Ações necessárias ▸
1: No texto sobre a Terra Indígena Sete de Setembro, qual empresa teve a atuação apurada pelo procedimento preparatório?
2: Dê sequência ao texto sobre a Terra Indígena Sete de Setembro a partir do ponto em que ele termina.

O Ministério Público Federal (MPF) homologou o arquivamento do procedimento que investigava uma suposta invasão e extração irregular de cascalho na Terra Indígena Sete de Setembro, do povo Suruí, entre Mato Grosso e Rondônia. O colegiado da 4ª Câmara de Coordenação e Revisão confirmou por unanimidade o voto da relatora, procuradora Luiza Cristina Fonseca Frischeisen, entendendo que não houve dano ambiental expressivo e que as medidas administrativas adotadas foram suficientes.
O procedimento preparatório havia sido instaurado para apurar a atuação da empresa Aprovale, responsável pela recuperação e ampliação da rodovia. As obras estavam amparadas por Licenças Ambientais Simplificadas emitidas pela Secretaria de Estado do Meio Ambiente de Mato Grosso (Sema), o que demonstrou, segundo o MPF, tentativa de regularização prévia das intervenções.

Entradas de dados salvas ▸
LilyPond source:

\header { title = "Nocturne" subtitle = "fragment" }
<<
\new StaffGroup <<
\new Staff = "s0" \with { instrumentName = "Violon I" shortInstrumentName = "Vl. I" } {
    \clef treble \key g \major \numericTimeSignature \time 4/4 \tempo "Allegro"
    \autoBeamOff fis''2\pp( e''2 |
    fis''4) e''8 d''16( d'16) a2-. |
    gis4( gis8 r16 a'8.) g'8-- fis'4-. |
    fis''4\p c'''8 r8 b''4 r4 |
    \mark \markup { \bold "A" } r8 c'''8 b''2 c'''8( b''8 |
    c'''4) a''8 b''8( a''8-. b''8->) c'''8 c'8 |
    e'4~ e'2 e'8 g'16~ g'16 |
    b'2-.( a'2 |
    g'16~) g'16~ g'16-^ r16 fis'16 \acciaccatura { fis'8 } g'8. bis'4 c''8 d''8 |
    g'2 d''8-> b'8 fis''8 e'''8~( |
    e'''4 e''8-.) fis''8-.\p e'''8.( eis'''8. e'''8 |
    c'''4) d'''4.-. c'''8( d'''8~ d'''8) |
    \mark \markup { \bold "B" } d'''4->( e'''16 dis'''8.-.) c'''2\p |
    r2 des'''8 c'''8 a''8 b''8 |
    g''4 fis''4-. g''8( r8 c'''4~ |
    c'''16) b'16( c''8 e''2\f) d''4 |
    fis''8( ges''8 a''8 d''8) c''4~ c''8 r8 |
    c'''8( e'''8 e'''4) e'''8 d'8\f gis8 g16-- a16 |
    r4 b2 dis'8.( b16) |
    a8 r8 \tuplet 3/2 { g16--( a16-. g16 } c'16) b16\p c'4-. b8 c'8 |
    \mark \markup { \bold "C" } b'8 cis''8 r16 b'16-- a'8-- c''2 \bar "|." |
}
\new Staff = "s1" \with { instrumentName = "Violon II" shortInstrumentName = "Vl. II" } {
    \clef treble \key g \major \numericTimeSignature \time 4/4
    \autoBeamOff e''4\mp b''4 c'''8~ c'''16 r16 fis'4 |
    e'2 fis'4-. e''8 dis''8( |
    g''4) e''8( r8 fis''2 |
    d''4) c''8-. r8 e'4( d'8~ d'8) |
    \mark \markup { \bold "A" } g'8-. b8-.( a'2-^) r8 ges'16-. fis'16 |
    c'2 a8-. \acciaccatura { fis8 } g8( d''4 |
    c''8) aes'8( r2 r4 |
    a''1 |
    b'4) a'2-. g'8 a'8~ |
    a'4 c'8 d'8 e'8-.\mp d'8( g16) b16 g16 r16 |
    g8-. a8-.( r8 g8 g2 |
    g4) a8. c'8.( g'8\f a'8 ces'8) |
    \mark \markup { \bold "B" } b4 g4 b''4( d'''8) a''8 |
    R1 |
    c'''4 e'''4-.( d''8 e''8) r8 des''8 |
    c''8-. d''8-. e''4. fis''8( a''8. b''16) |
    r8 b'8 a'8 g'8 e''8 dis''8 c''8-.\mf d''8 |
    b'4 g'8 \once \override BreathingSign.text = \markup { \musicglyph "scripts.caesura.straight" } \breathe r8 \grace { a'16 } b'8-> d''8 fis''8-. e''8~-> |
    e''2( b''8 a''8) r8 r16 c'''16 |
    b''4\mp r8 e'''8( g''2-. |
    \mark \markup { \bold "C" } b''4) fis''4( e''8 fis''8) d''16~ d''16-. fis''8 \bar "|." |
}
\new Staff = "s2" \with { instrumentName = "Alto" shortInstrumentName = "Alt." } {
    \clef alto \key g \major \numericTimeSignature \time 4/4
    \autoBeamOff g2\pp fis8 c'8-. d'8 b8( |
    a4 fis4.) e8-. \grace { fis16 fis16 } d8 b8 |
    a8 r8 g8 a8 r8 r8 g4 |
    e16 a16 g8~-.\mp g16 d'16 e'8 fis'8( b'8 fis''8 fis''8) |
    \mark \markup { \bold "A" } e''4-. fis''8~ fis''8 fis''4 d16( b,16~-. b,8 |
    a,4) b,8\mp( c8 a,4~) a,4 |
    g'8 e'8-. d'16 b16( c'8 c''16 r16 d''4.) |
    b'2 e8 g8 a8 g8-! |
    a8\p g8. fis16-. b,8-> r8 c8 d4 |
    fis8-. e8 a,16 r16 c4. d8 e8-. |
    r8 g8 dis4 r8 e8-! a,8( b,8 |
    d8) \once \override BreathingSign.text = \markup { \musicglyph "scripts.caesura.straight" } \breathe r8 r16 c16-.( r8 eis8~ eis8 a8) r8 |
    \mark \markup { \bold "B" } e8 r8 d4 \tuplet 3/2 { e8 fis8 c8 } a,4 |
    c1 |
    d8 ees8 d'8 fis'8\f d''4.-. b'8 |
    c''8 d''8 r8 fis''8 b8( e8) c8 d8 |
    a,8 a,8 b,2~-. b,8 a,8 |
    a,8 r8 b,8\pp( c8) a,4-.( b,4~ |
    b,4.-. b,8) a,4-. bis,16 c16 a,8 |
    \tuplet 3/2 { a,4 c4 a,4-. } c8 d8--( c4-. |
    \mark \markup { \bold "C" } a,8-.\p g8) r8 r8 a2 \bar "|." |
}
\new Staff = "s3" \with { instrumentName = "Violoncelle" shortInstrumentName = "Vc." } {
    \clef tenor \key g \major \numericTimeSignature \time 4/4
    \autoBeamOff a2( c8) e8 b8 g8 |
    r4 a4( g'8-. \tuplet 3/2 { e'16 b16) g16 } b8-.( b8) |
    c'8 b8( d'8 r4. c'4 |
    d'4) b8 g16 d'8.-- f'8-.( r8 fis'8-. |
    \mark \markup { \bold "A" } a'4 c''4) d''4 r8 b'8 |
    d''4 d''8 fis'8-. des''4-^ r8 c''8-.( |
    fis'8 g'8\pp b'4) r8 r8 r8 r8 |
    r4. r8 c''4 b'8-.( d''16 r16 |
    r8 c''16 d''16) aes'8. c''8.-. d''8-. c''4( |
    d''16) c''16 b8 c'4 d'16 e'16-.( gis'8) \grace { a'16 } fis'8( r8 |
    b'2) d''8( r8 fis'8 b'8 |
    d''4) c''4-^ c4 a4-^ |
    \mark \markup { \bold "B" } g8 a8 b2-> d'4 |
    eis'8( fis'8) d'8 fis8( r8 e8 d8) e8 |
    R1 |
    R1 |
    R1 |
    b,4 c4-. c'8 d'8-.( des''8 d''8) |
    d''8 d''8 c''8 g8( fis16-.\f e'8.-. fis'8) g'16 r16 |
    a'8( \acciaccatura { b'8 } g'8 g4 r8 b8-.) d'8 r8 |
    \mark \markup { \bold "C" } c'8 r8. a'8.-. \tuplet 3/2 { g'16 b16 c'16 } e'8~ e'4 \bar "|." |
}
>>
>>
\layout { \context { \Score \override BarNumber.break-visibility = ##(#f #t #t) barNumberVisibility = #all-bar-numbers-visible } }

Respostas em ordem ▸
1: A empresa Aprovale.

2:
Durante a apuração, não foram identificados impactos ambientais relevantes nem omissão do órgão ambiental estadual, que aplicou multa, determinou a suspensão das atividades e exigiu reposição florestal de 103 metros cúbicos.
A empresa investigada quitou a compensação florestal exigida, e tanto a Sema quanto a Funai acompanharam o caso, considerando as respostas apresentadas satisfatórias para a proteção da área indígena e para o estágio atual de conservação da via. Com isso, a relatora concluiu que não havia elementos que justificassem a continuidade da investigação.
A decisão foi publicada no Diário Oficial desta terça-feira (9).